So Im trying to make my own lookat kinda thing and im taking the arc cosine of the dot product to get the angle in radians but its just not working as intended
local p2 = script.Parent
local p1 = workspace.p1
game:GetService("RunService").Heartbeat:Connect(function()
local position = (p1.Position - p2.Position).Unit
local look = p2.CFrame.LookVector.Unit
local result = position:Dot(look)
p2.CFrame = CFrame.new(p2.Position) * CFrame.Angles(0,math.acos(result),0)
end)
The parts are both positioned in a way where the angle converted into degrees should returned should be zero for the Y Rotation but the dotproduct returns .99 which when I use the acos function on it and then convert it to degrees it doesnt give me exactly zero unless I use math.ceil on the dot product and then use the acos function
Here’s a solution using dot product, although I don’t recommend
local p2 = script.Parent
local p1 = workspace.p1
game:GetService("RunService").Heartbeat:Connect(function()
local position = ((p1.Position - p2.Position) * Vector3.new(1, 0, 1)).Unit
local look = (p2.CFrame.LookVector * Vector3.new(1, 0, 1)).Unit
local result = position:Dot(look)
local dir = (position - p2.CFrame.RightVector).magnitude <= (position + p2.CFrame.RightVector).magnitude and -1 or 1
if result < 1 then
p2.CFrame *= CFrame.Angles(0,math.acos(result) * dir,0)
end
end)
Why wouldnt you recommend the dot product solution and also it works great but could you explain everything you changed in detail so I can grasp a better understanding of what i actually did wrong
I think by changing the way you calculate the dot itself, kojo multiplies it by a vector3 before calculating the unit vector, I’m not that great with dot product so it’s best that they explain it lool.

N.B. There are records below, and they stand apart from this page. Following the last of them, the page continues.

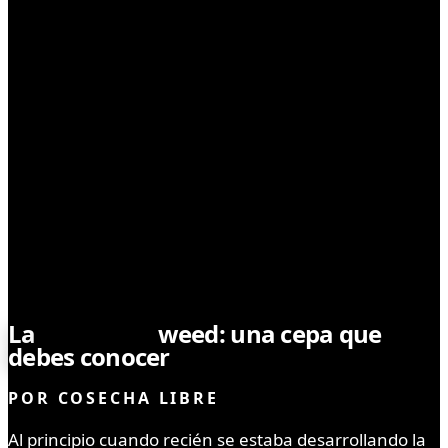
SEMILLAS
La
Blueberry
weed: una cepa que
debes conocer
POR
COSECHA LIBRE
Al principio cuando recién se estaba desarrollando la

I did this so that the vectors are on a X and Z plane (so its basically 2d vector). Since you’ll only be rotating around the Y axis I made it this way.
As you know, using dot product you could get the angle between. However it doesn’t tell you which direction (ex: dot product of 45° right vs 45° left is both ). I used a hacky way of determining the direction by comparing which side vector is closest to point toward the target.
(vector A is closer to pointing towards the object than vector B; therefore it should turn right).